Beda Sekolah dan Pesantren
Kata sekolah, paparnya, berasal dari bahasa Yunani School yang berarti free time. Plato dan Aristotel mengembangkan school dengan cara mengisi waktu luang dengan kegiatan yang bermanfaat. Maka diisilah pada saat itu dengan ilmu-ilmu tentang kehidupan.
“Baru pada masa Yunani kemudian berkembang menjadi sekolah yang berarti institusi. Sehingga sekolah adalah sistem formal yang memberi mata pelajaran umum,” ujarnya.
Sementara pesantren berasal dari kata pe-, santri dan -en. Santri berasal dari Bahasa Sansekerta Sastri yaitu orang yang mengetahui ilmu-ilmu agama Hindu.
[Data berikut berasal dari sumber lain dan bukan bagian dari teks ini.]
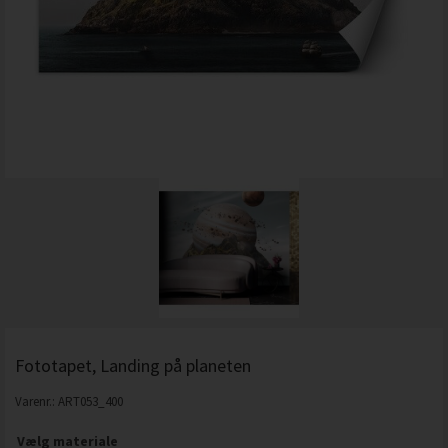
Fototapet, Landing på planeten
Varenr.:
ART053_400
Vælg materiale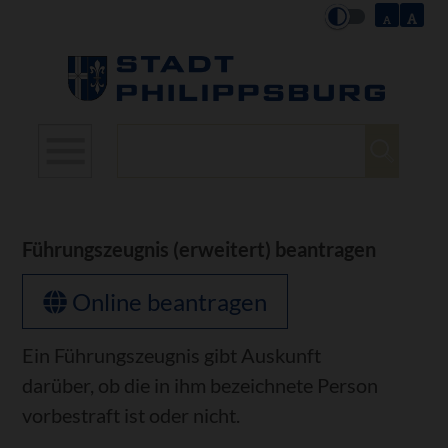
Suchbegriffe
Führungszeugnis (erweitert) beantragen
Online beantragen
Ein Führungszeugnis gibt Auskunft
darüber, ob die in ihm bezeichnete Person
vorbestraft ist oder nicht.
Kemudian diserap menjadi santri.
“Sehingga orang yang nyantri adalah orang yang mengerti ilmu-ilmu agama,” jelasnya.
Memadukan Unsur Sekolah dan Pesantren
Dia menegaskan Pesantren SPEAM dengan nama Sekolah Pesantren Entrepreneur Al-Maun Muhammadiyah kalau dimaknai sebenarnnya lebih dari sekedar sekolah formal yang diberi tambahan pelajaran agama. Juga lebih dari sekedar sebuah pesantren yang mengajarkan ilmu agama dan hanya ditambahi pelajaran umum supaya anak mendapatkan ijazah formal.
“Nama SPEAM melampaui itu semuanya. Karena SPEAM memadukan secara langsung antara unsur yang bersifat sekolah dengan pesantren,” ungkapnya.
Dari sini, lanjutnya, pesantren SPEAM itu berusaha untuk benar-benar menyatukan, memadukan dan mengintegrasikan tidak hanya dalam bentuk formal tetapi dalam bentul implementasinya isinya sekaligus dalam bentuk nilai-nilai dan hasil-hasilnya.
“Sehingga nantinya santri tidak hanya mencukupkan studi di SMP saja. Karena hasilnya akan kurang maksimal dari apa yang dikehendaki oleh nama pesantren SPEAM ini”, tuturnya.
“Sebagai informasi tambahan bahwa pada tahun ajaran baru nanti, SMA SPEAM akan mendapatkan ijin operasional dari Dinas Pendidikan Provinsi Jawa Timur,” tambahnya. (*)
Penulis Dadang Prabowo. Editor Sugiran.